PROVIDED ENTRIES »
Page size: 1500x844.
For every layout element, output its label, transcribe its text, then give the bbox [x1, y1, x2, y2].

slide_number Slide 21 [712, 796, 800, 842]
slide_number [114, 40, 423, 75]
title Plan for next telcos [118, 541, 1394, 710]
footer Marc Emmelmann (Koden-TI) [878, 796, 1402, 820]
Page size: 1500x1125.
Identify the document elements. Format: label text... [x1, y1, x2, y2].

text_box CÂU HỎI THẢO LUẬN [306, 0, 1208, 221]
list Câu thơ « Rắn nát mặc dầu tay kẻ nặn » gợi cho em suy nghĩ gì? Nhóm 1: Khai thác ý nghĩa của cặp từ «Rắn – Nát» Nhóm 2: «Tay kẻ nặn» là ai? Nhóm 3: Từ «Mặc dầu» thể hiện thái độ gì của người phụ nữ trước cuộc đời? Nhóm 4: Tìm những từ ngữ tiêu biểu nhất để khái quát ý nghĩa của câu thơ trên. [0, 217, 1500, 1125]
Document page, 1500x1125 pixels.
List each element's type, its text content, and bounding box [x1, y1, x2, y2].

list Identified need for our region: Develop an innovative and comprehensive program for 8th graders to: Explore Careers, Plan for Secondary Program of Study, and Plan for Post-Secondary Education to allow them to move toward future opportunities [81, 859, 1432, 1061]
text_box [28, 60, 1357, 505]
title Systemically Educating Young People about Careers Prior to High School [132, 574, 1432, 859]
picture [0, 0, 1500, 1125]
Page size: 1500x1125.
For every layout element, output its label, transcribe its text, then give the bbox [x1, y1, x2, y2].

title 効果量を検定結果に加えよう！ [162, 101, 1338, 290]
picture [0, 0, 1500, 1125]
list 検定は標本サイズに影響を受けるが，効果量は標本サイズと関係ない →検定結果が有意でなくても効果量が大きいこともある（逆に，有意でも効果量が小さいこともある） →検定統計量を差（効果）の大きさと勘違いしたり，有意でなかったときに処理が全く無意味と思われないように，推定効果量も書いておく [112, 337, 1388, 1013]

ACTIVITY » Type out the material again, matching every line.

EXERCISE RESULT »
Page size: 1500x844.
For every layout element, output its label, transcribe its text, then give the bbox [x1, y1, x2, y2].

slide_number Slide 21 [712, 796, 800, 842]
slide_number [114, 40, 423, 75]
title Plan for next telcos [118, 541, 1394, 710]
footer Marc Emmelmann (Koden-TI) [878, 796, 1402, 820]
Page size: 1500x1125.
Identify the document elements. Format: label text... [x1, y1, x2, y2].

text_box CÂU HỎI THẢO LUẬN [306, 0, 1208, 221]
list Câu thơ « Rắn nát mặc dầu tay kẻ nặn » gợi cho em suy nghĩ gì? Nhóm 1: Khai thác ý nghĩa của cặp từ «Rắn – Nát» Nhóm 2: «Tay kẻ nặn» là ai? Nhóm 3: Từ «Mặc dầu» thể hiện thái độ gì của người phụ nữ trước cuộc đời? Nhóm 4: Tìm những từ ngữ tiêu biểu nhất để khái quát ý nghĩa của câu thơ trên. [0, 217, 1500, 1125]
Document page, 1500x1125 pixels.
List each element's type, its text content, and bounding box [x1, y1, x2, y2].

list Identified need for our region: Develop an innovative and comprehensive program for 8th graders to: Explore Careers, Plan for Secondary Program of Study, and Plan for Post-Secondary Education to allow them to move toward future opportunities [81, 859, 1432, 1061]
text_box [28, 60, 1357, 505]
title Systemically Educating Young People about Careers Prior to High School [132, 574, 1432, 859]
picture [0, 0, 1500, 1125]
Page size: 1500x1125.
For every layout element, output its label, transcribe its text, then give the bbox [x1, y1, x2, y2].

title 効果量を検定結果に加えよう！ [162, 101, 1338, 290]
picture [0, 0, 1500, 1125]
list 検定は標本サイズに影響を受けるが，効果量は標本サイズと関係ない →検定結果が有意でなくても効果量が大きいこともある（逆に，有意でも効果量が小さいこともある） →検定統計量を差（効果）の大きさと勘違いしたり，有意でなかったときに処理が全く無意味と思われないように，推定効果量も書いておく [112, 337, 1388, 1013]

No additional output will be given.